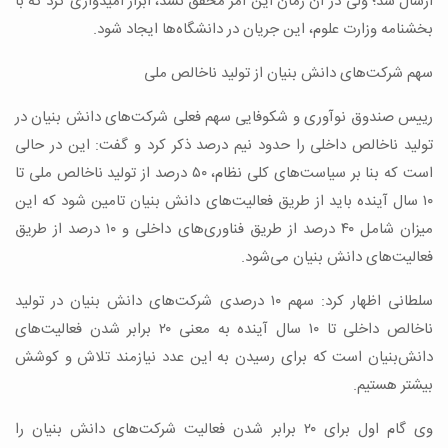
ارسال شد؛ ولی در آن زمان این امر محقق نشد، ابزار امیدواری کرد که با
بخشنامه وزارت علوم، این جریان در دانشگاه‌ها ایجاد شود.
سهم شرکت‌های دانش بنیان از تولید ناخالص ملی
رییس صندوق نوآوری و شکوفایی سهم فعلی شرکت‌های دانش بنیان در
تولید ناخالص داخلی را حدود نیم درصد ذکر کرد و گفت: این در حالی
است که بنا بر سیاست‌های کلی نظام، ۵۰ درصد از تولید ناخالص ملی‌ تا
۱۰ سال آینده باید از طریق فعالیت‌های دانش بنیان تامین شود که این
میزان شامل ۴۰ درصد از طریق فناوری‌های داخلی و ۱۰ درصد از طریق
فعالیت‌های دانش بنیان می‌شود.
سلطانی اظهار کرد: سهم ۱۰ درصدی شرکت‌های دانش بنیان در تولید
ناخالص داخلی تا ۱۰ سال‌ آینده به معنی ۲۰ برابر شدن فعالیت‌های
دانش‌بنیان است که برای رسیدن به این عدد نیازمند تلاش و کوشش
بیشتر هستیم.
وی گام اول برای ۲۰ برابر شدن فعالیت شرکت‌های دانش بنیان را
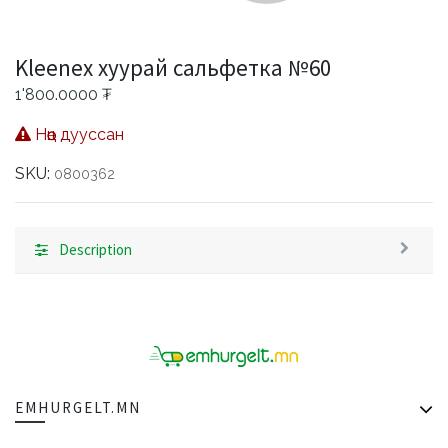
Kleenex хуурай сальфетка №60
1'800.0000
₮
Нөөц дууссан
SKU:
0800362
Description
EMHURGELT.MN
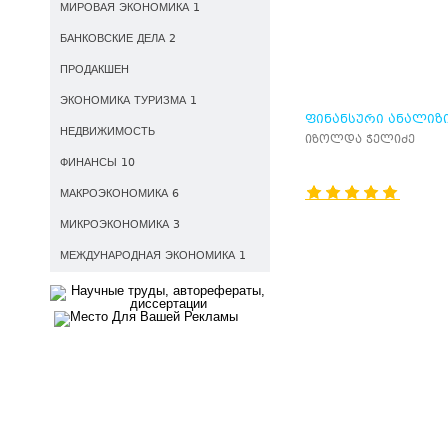
МИРОВАЯ ЭКОНОМИКА 1
БАНКОВСКИЕ ДЕЛА 2
ПРОДАКШЕН
ЭКОНОМИКА ТУРИЗМА 1
ᲤᲘᲜᲐᲜᲡᲣᲠᲘ ᲐᲜᲐᲚᲘᲖ
НЕДВИЖИМОСТЬ
იზოლდა ჭელიძე
ФИНАНСЫ 10
МАКРОЭКОНОМИКА 6
МИКРОЭКОНОМИКА 3
МЕЖДУНАРОДНАЯ ЭКОНОМИКА 1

::::::

• [BRIEF]: Where a line in the records above contains the string "برای", return that line.

• [ANSWER FOR THIS EXERCISE]:
دانش‌بنیان است که برای رسیدن به این عدد نیازمند تلاش و کوشش
وی گام اول برای ۲۰ برابر شدن فعالیت شرکت‌های دانش بنیان را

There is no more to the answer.